Comunidad Valenciana

¿Y cómo se traslada todo eso al ámbito de la Comunidad Valenciana? Desde luego, no miméticamente. Aquí el PP acaba de entrar en su enésima refundación. Carlos Mazón, que el 3 de julio será elegido presidente regional del partido y peleará con Ximo Puig por la jefatura del Consell, no va a nombrar una ejecutiva, sino un comité de campaña, llámelo como lo llame. Es decir, que va a ir a por el Palau desde el primer día. Pero él también sabe que el «ayusismo» no es un modelo exportable, así que tratará de jugar la baza de la moderación (el centro, que no es una ideología pero sí el espacio en el que se ganan las elecciones) y el regionalismo, a la caza de los votos que un día tuvo la Unión Valenciana de Lizondo, que Zaplana se comió pero que el PP luego fue descuidando. En definitiva, Mazón tratará de comerse todo lo que pueda de los 18 escaños que ahora tiene Ciudadanos en las Corts, pero también convocar a ese valencianismo, radicado sobre todo en el Cap i Casal, que pretende reivindicar una personalidad propia sin dejar por ello de ofrendar nuevas glorias a España. Fino tendrá que estar, para que esa apuesta, que puede ser rentable en València, no le genere rechazo en Alicante.

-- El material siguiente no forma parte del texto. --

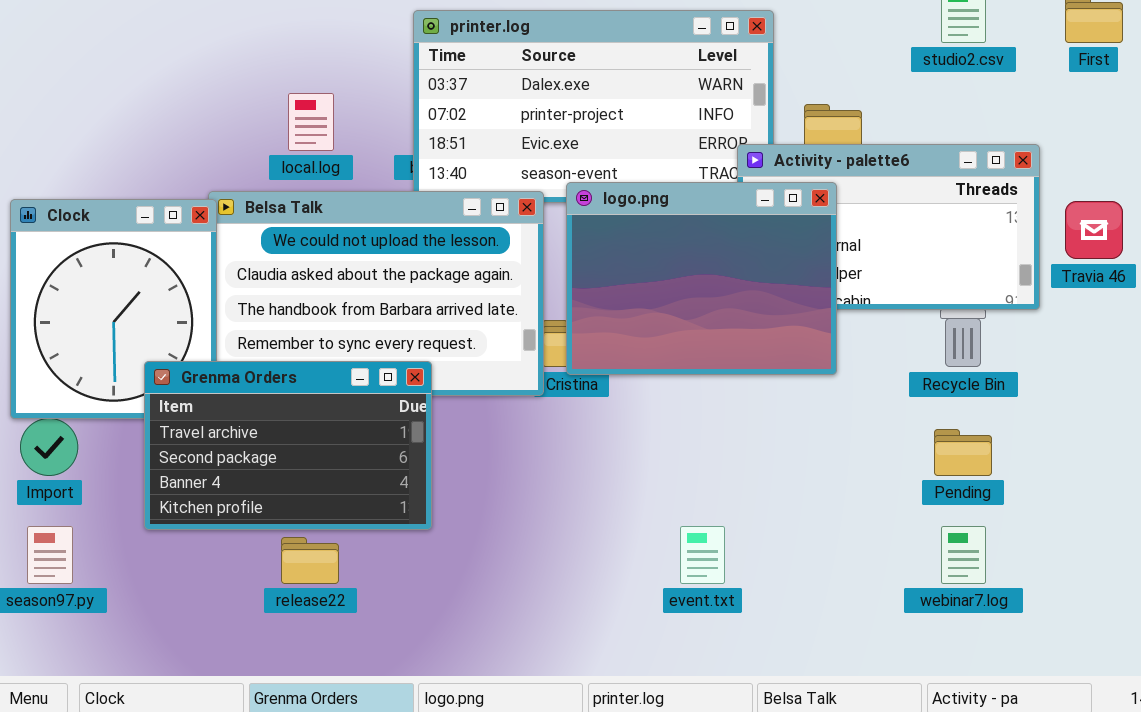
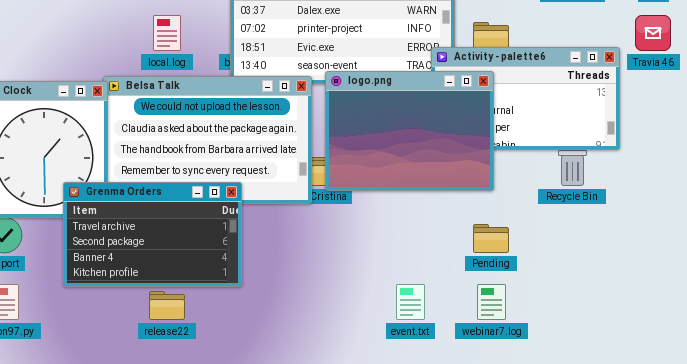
Travia 46: [1065,201,1123,259] -> [635,15,671,51], moved
Pending: [934,429,992,476] -> [473,224,509,253], moved
webinar7.log: [941,526,986,584] -> [477,284,506,320], moved

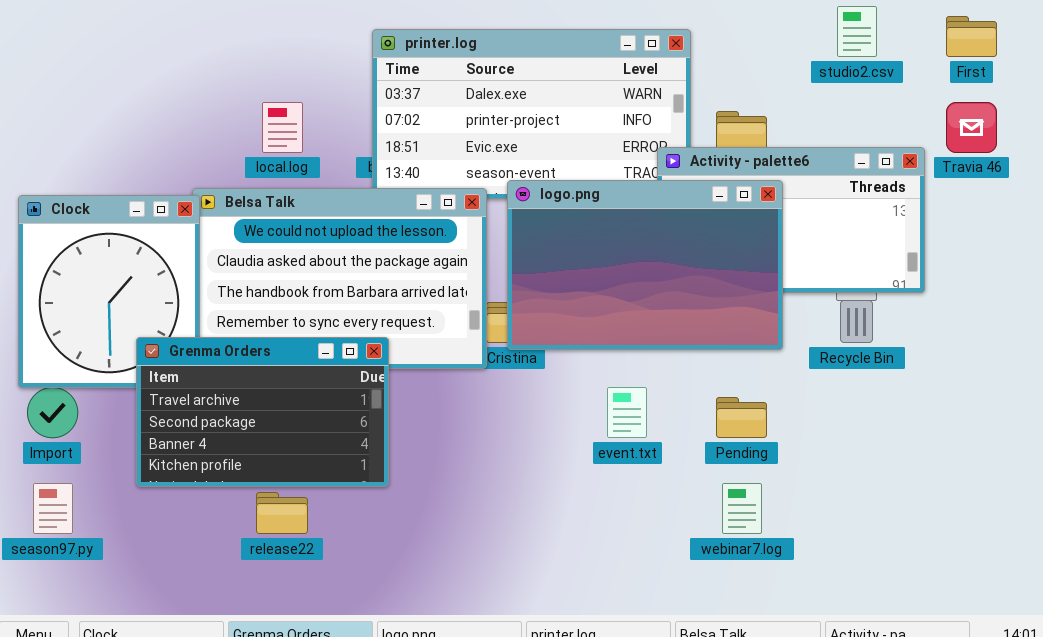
logo.png: [325,71,494,191] -> [507,180,783,350], resized
event.txt: [396,284,425,320] -> [607,387,647,438], moved

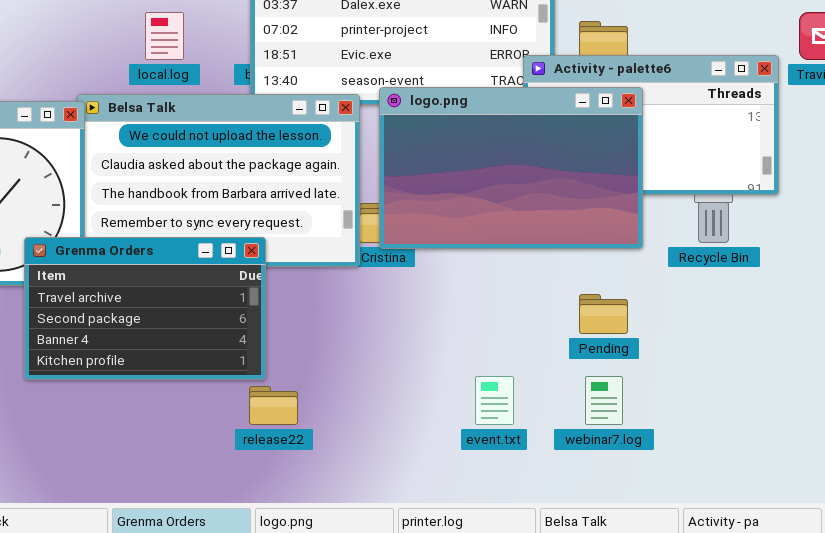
event.txt: [607,387,647,438] -> [475,376,514,425], moved
release22: [256,492,308,534] -> [249,386,298,425], moved

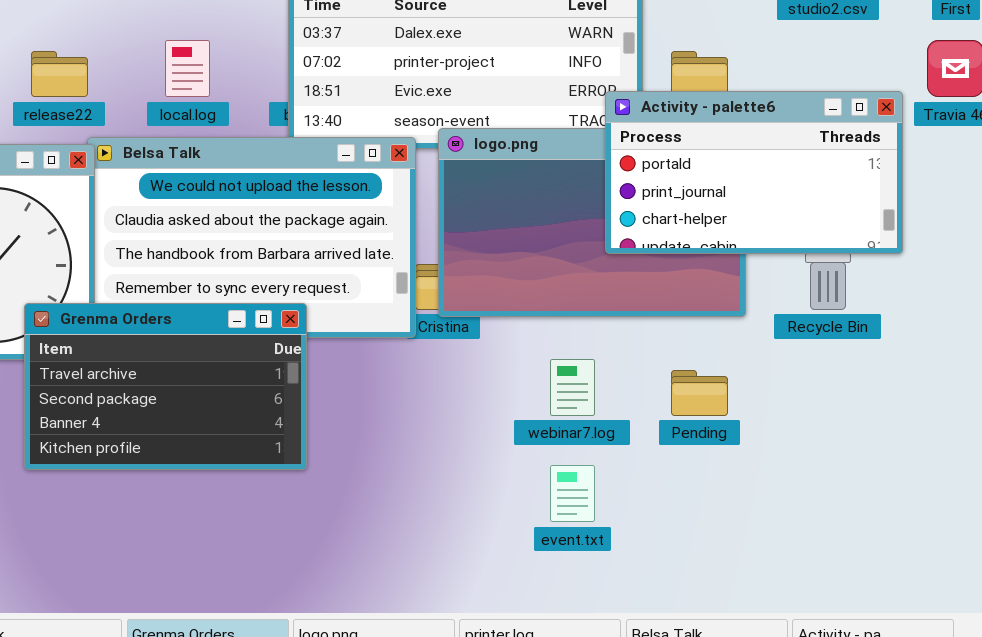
Activity - palette6: [523,55,779,195] -> [605,91,903,254], raised
webinar7.log: [585,376,623,425] -> [550,359,595,416], moved
release22: [249,386,298,425] -> [31,51,88,97], moved

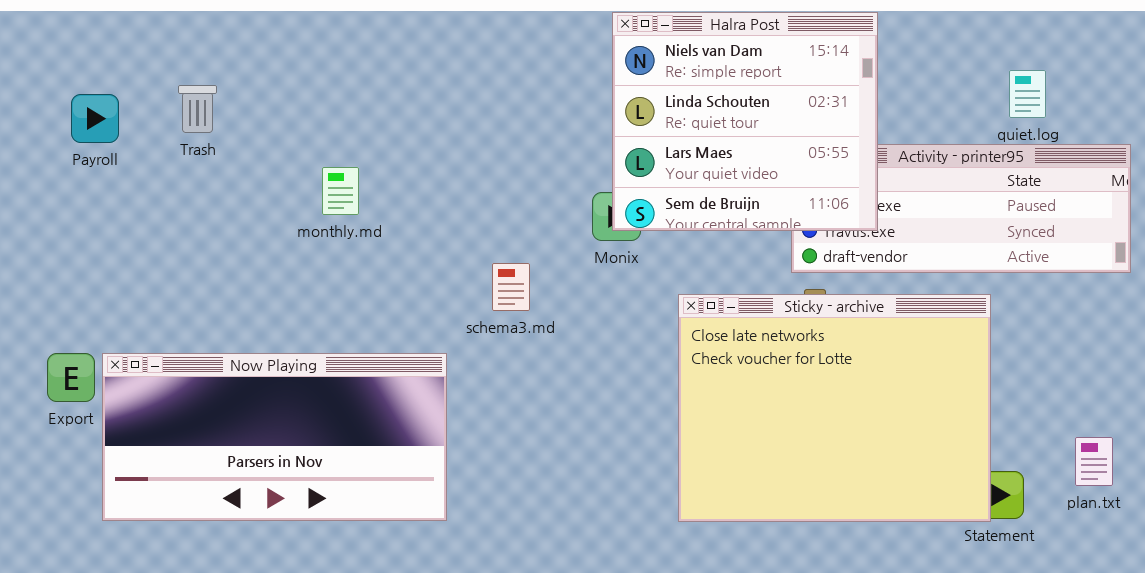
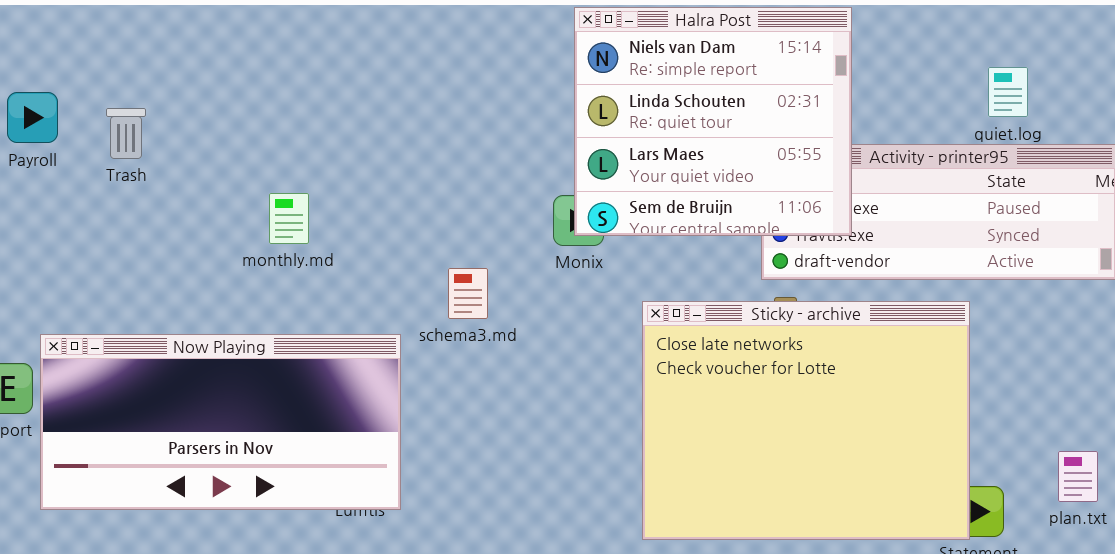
Trash: [178,85,217,133] -> [106,108,146,159], moved
monthly.md: [322,167,359,215] -> [269,193,309,244], moved
Now Playing: [102,353,447,521] -> [40,334,401,510], moved

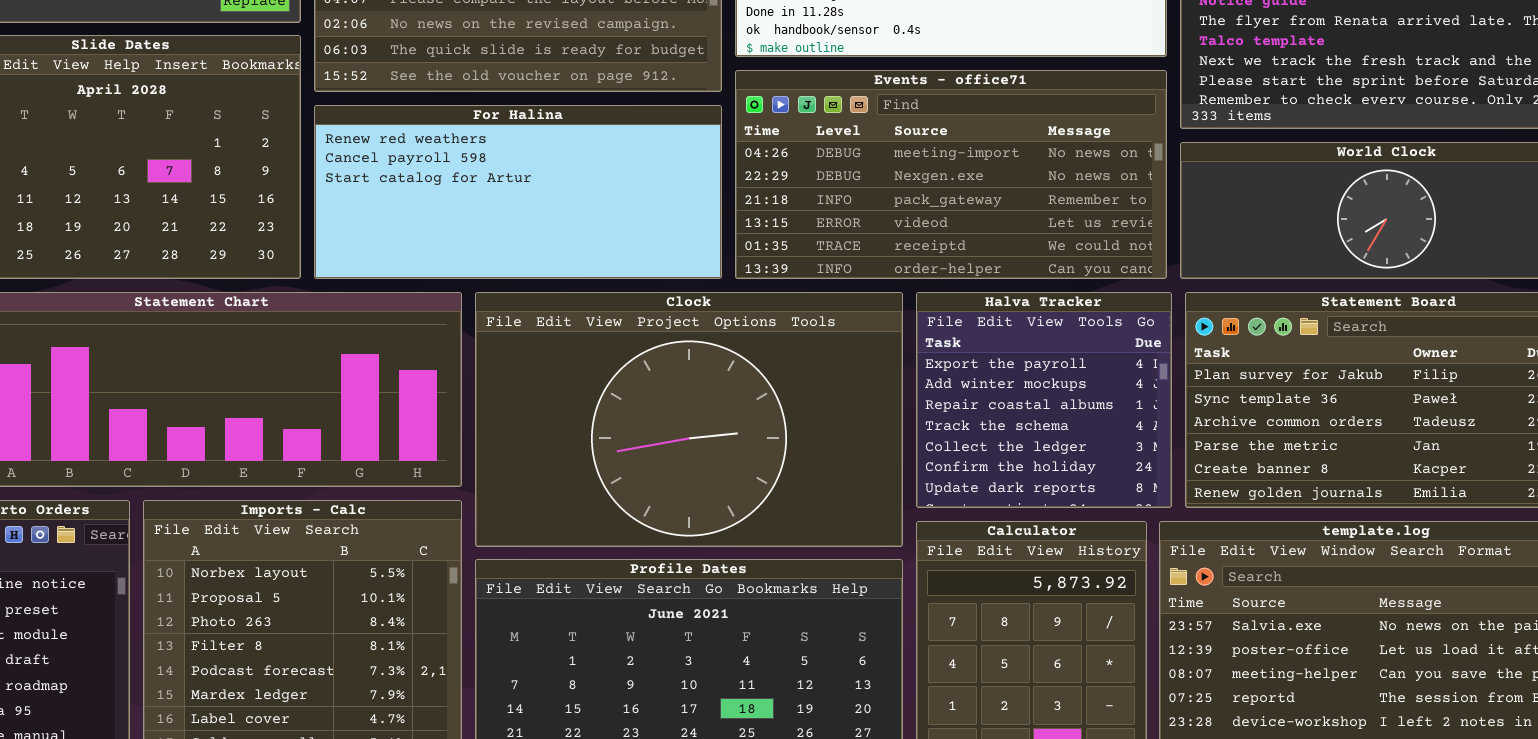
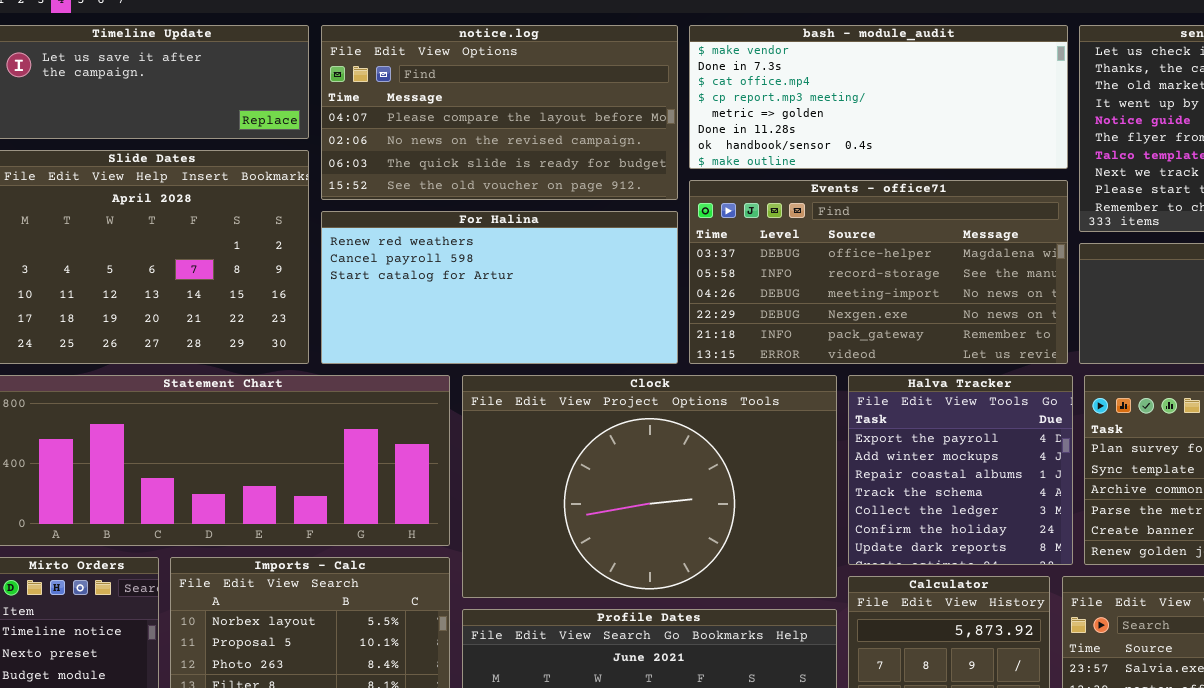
Events - office71: [735,70,1167,279] -> [689,180,1068,364], scrolled up 2 rows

Mazón llega a esa cita con el viento de cola del resultado de Madrid. Pero Puig ha conseguido forjarse una imagen al margen de la de su partido, con lo que el fracaso de éste le afecta, sin duda, pero menos. También el president juega la partida en el centro e intentará quedarse con todo lo que pueda de lo que va a dejar Ciudadanos. Pero sobre todo necesitará movilizar como nunca al PSPV y que Compromís, a su vez, no decaiga, porque el futuro del tercero de los socios del Botànic, Podemos, es poco halagüeño. A nadie le extrañaría que el próximo Parlamento sólo tuviera cuatro partidos (PSOE, PP, Compromís y Vox), en lugar de los seis que, con Cs y Podemos, tiene ahora. Así que esto irá más que nunca de bloques, y hoy por hoy entre el bloque de la izquierda y el bloque de la derecha sólo hay una diferencia de cinco escaños (el Botànic tiene 52, dos por encima de la mayoría absoluta) y poco más de 67.000 votos. O sea, que va a estar apretado. Pero si Mazón tiene el plus del cambio y de los nuevos bríos que sin duda el PP ha cobrado en apenas semanas, Puig también tiene armas. Para empezar, el hecho cierto de que ningún gobierno que haya ido a elecciones desde que comenzó la pandemia ha salido derrotado: ni Feijóo, ni Urkullu, ni los independentistas catalanes, a los que la victoria de Illa no desplazó de la mayoría absoluta ni aun con la pelea que mantienen entre ellos, ni Ayuso tampoco. También que es él el que tiene el botón para convocar elecciones cuando le convengan, y seguramente tratará de agotar la legislatura haga lo que haga La Moncloa, de la que ahora cuanto más lejos mejor, por coherencia con su discurso de la necesidad de gobernar para los ciudadanos dando estabilidad a las instituciones, y también por ver si Mazón, lejos de digerir el cargo, se atraganta con él. Pero además, el PP está consiguiendo hacer calar a escala nacional el mensaje de que hay que «echar a Sánchez» del Gobierno. Pero el de que hay que «echar a Puig» no parece que aquí tenga tanto éxito. De momento, a la que han echado es a Bonig.